GE Aviation exec planned plant for years

Charleston Regional Business Journal
James T. Hammond
April 20, 2010

Scott Ernest supervises 80 GE Aviation plants worldwide, but the newest, in Greenville’s Matrix Industrial Park, is one of just five that are team-driven to the extent this one is.

“We are producing the highest technology product that GE Aviation makes,” Ernest, the GE Aviation vice president and general manager, supply chain, said at the plant’s grand opening Monday. “And GE is committed to making this product in South Carolina.”

Brad Brougher, plant leader at the Greenville Airfoils Facility, added that the blades, which typically measure 4 to 5 inches in length and weigh about a pound, are “one of the most difficult parts of a jet engine to make.”

GE Aviation officials have said that the team management system, in which the manufacturing employees have a large role in designing and managing the manufacturing process, has contributed substantially to high productivity at the airfoils plant as it outgrew its first location within Greenville’s GE Energy plant.
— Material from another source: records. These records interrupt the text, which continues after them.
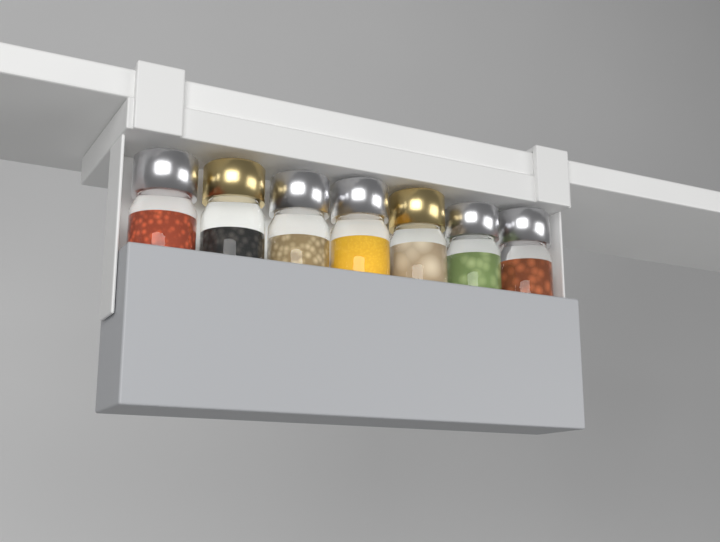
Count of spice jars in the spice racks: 7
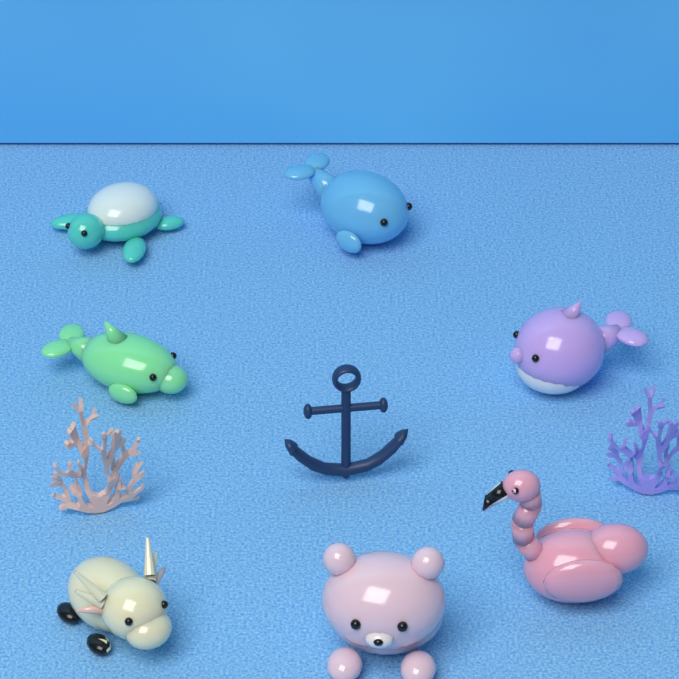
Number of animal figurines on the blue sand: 7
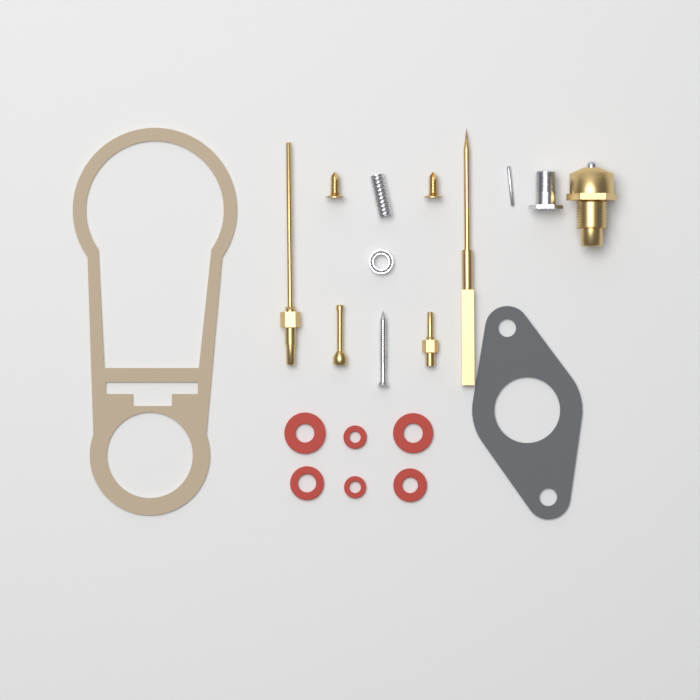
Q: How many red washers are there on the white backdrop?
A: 6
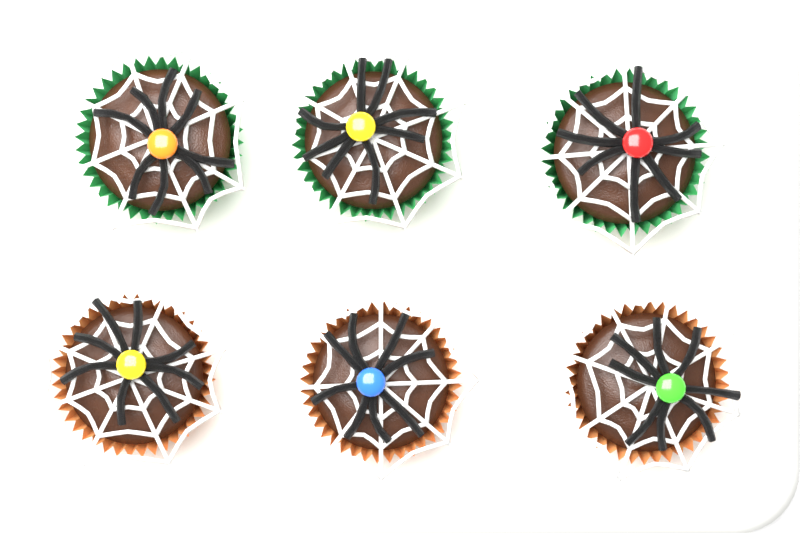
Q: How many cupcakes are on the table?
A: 6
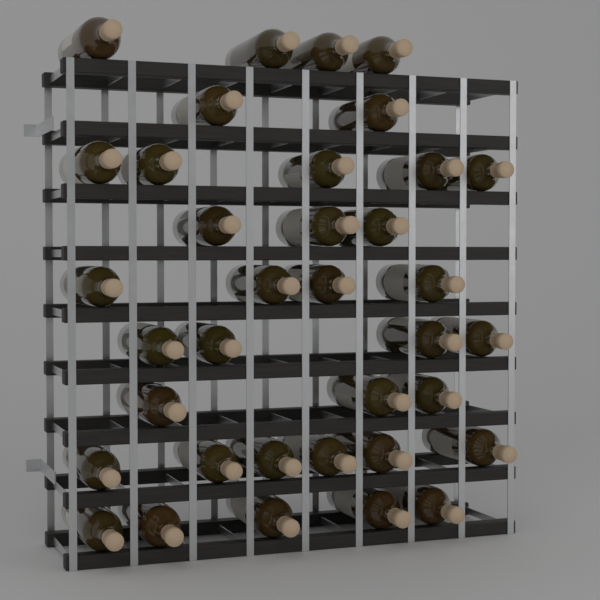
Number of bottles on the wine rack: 36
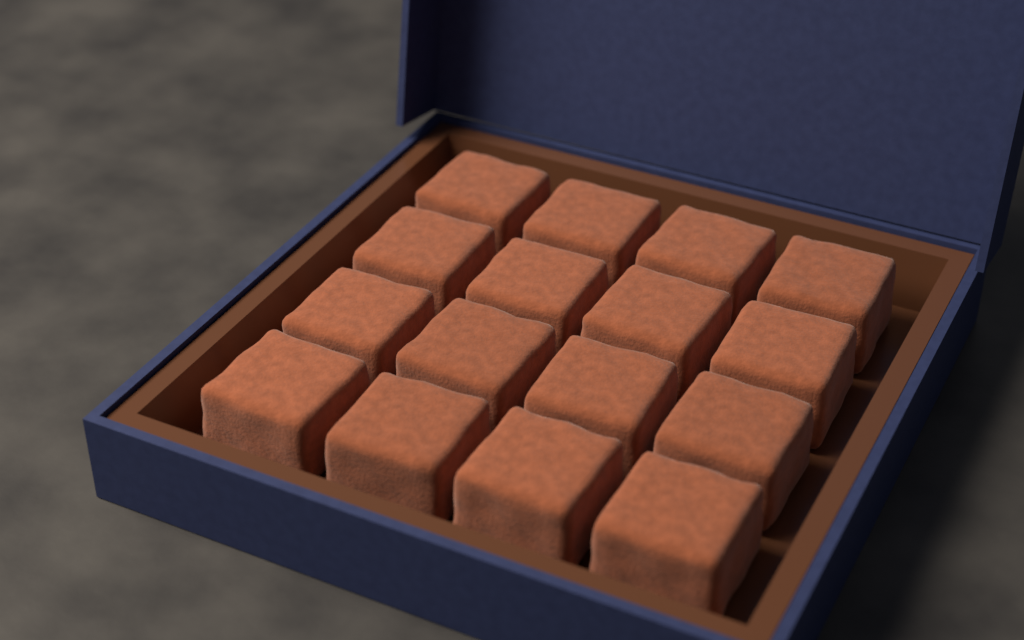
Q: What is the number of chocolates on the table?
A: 16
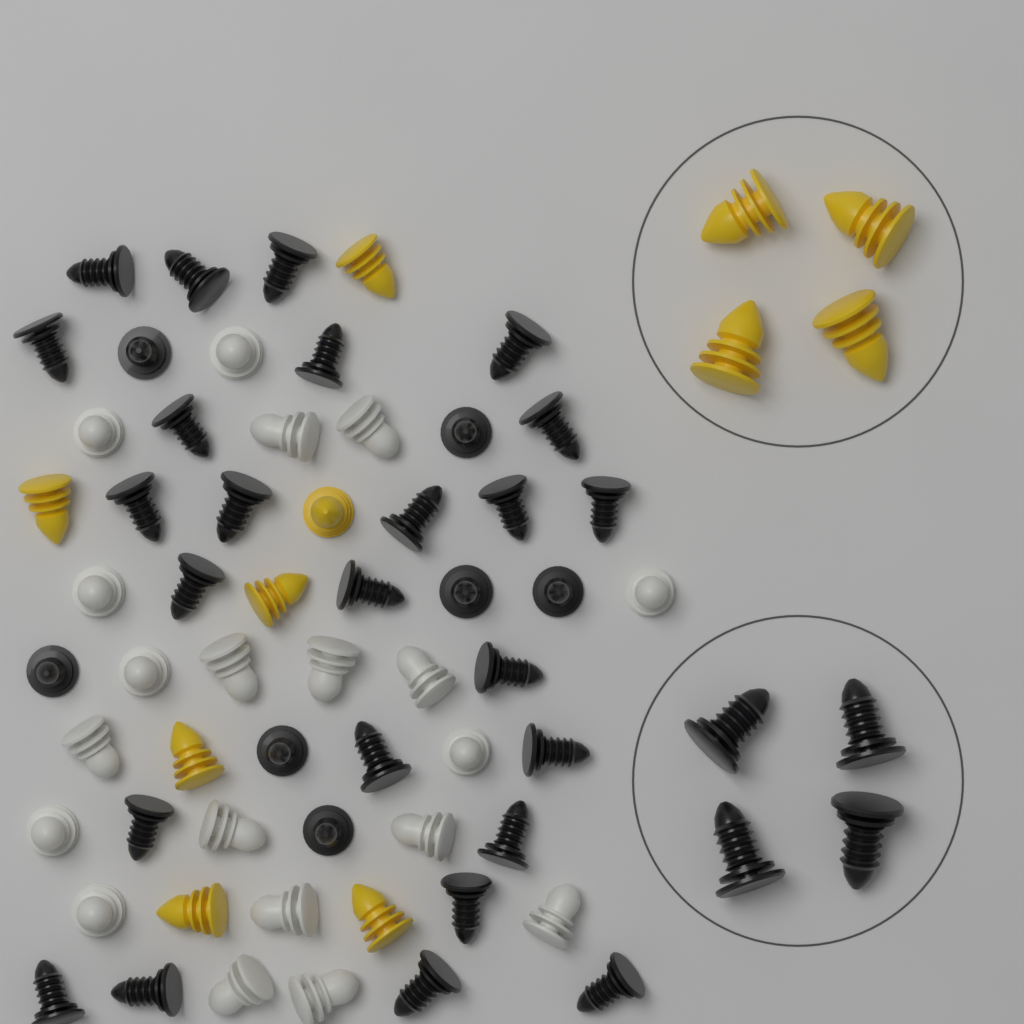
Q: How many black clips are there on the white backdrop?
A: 36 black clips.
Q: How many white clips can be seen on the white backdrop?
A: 20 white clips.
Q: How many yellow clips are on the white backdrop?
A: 11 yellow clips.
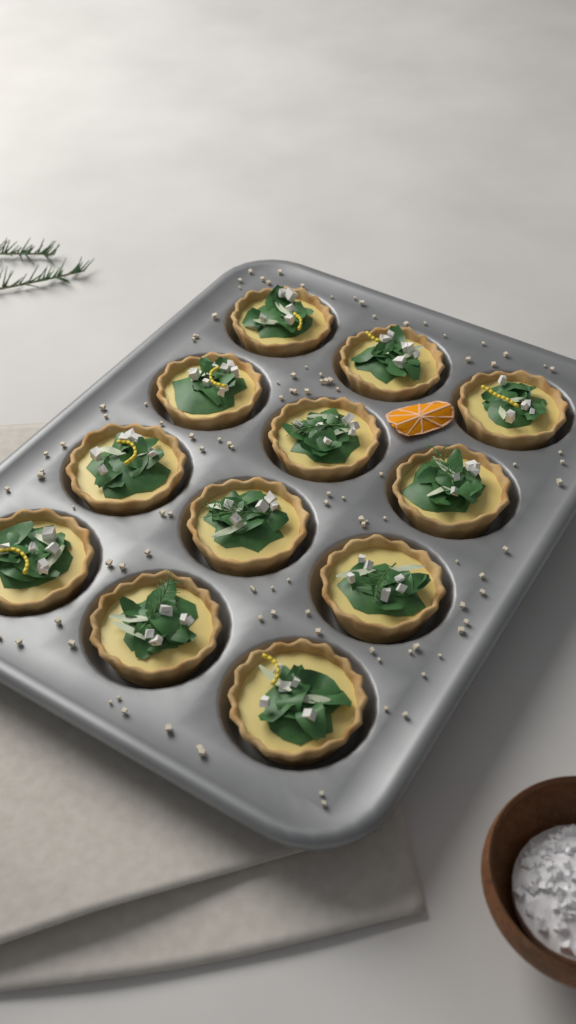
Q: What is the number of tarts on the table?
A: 12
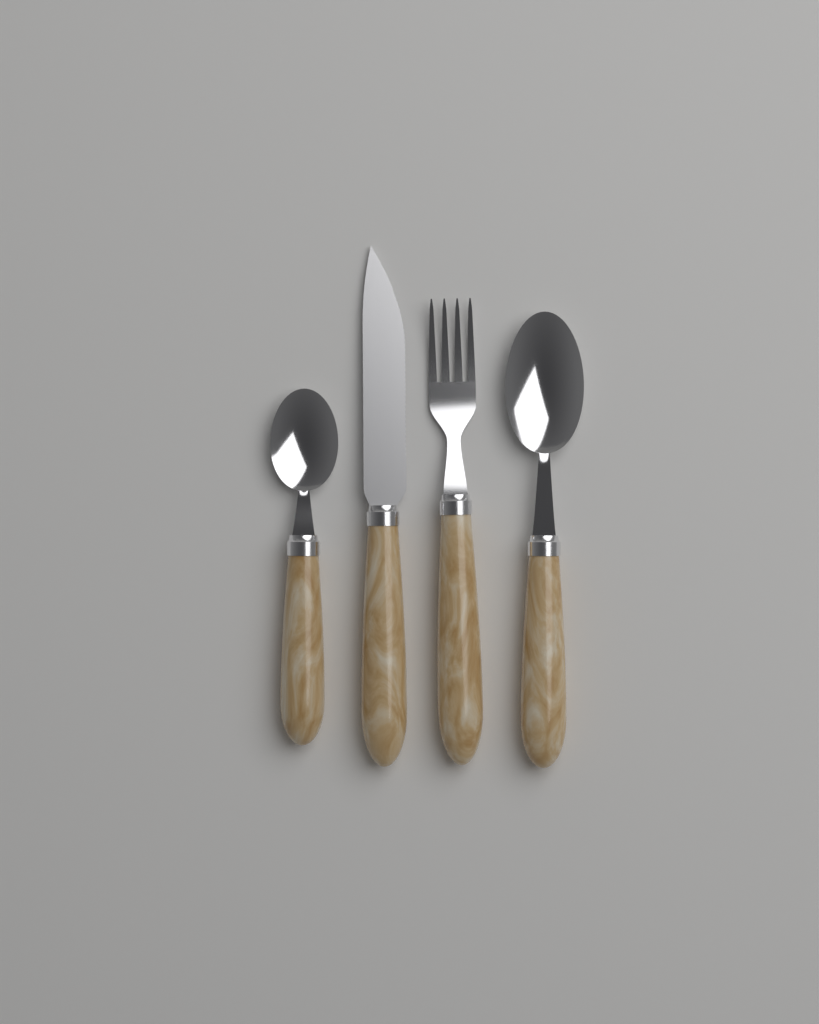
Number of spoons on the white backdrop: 2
The airfoils plant, which has 140 employees today and aims to add 100 more over the next three years, is producing at a rate of 350,000 turbine blades per year. GE has invested $60 million to get into the first phase of the 150,000-square-foot facility off U.S. Highway 25. The high-pressure turbine blades made there go into commercial aircraft engines that power many Airbus and Boeing aircraft, including the 787 Dreamliner that will be built in North Charleston.

The expansion over the next three years will include an additional investment of $30 million for facilities and new equipment.

The new technologies used at the Matrix Park facility will enable GE Aviation to reduce production time for turbine blades by 50%, from about 15 days to one week, and boost the plant’s product capacity, Ernest said. He said the productivity boost will help the site handle volume growth that is expected to increase by 40% at the Greenville plant this year.

Ernest has been involved in development of the Greenville Airfoils Facility from it conception six years ago, to the selection of Greenville for its location, to moving it into its own dedicated plant.

The initial set-up for the plant was accomplished in 50,000 square feet of space at the Garlington Road plant. Now, GE Aviation has its own location that will allow it to grow even more, Ernest said.

“When you think about a jet engine, you must have the highest quality, and we do that every day here,” Ernest said.

Gov. Mark Sanford, who attended the grand opening, noted that “investment drives the ability of people to put more on the kitchen table,” and thanked GE for deciding to locate the plant in South Carolina.

He noted the connection between the engines GE Aviation will build to be installed on Boeing jets in North Charleston, and said, “The Dreamliner is a real revolution in the use of composite materials, and you are a real part of that revolution.”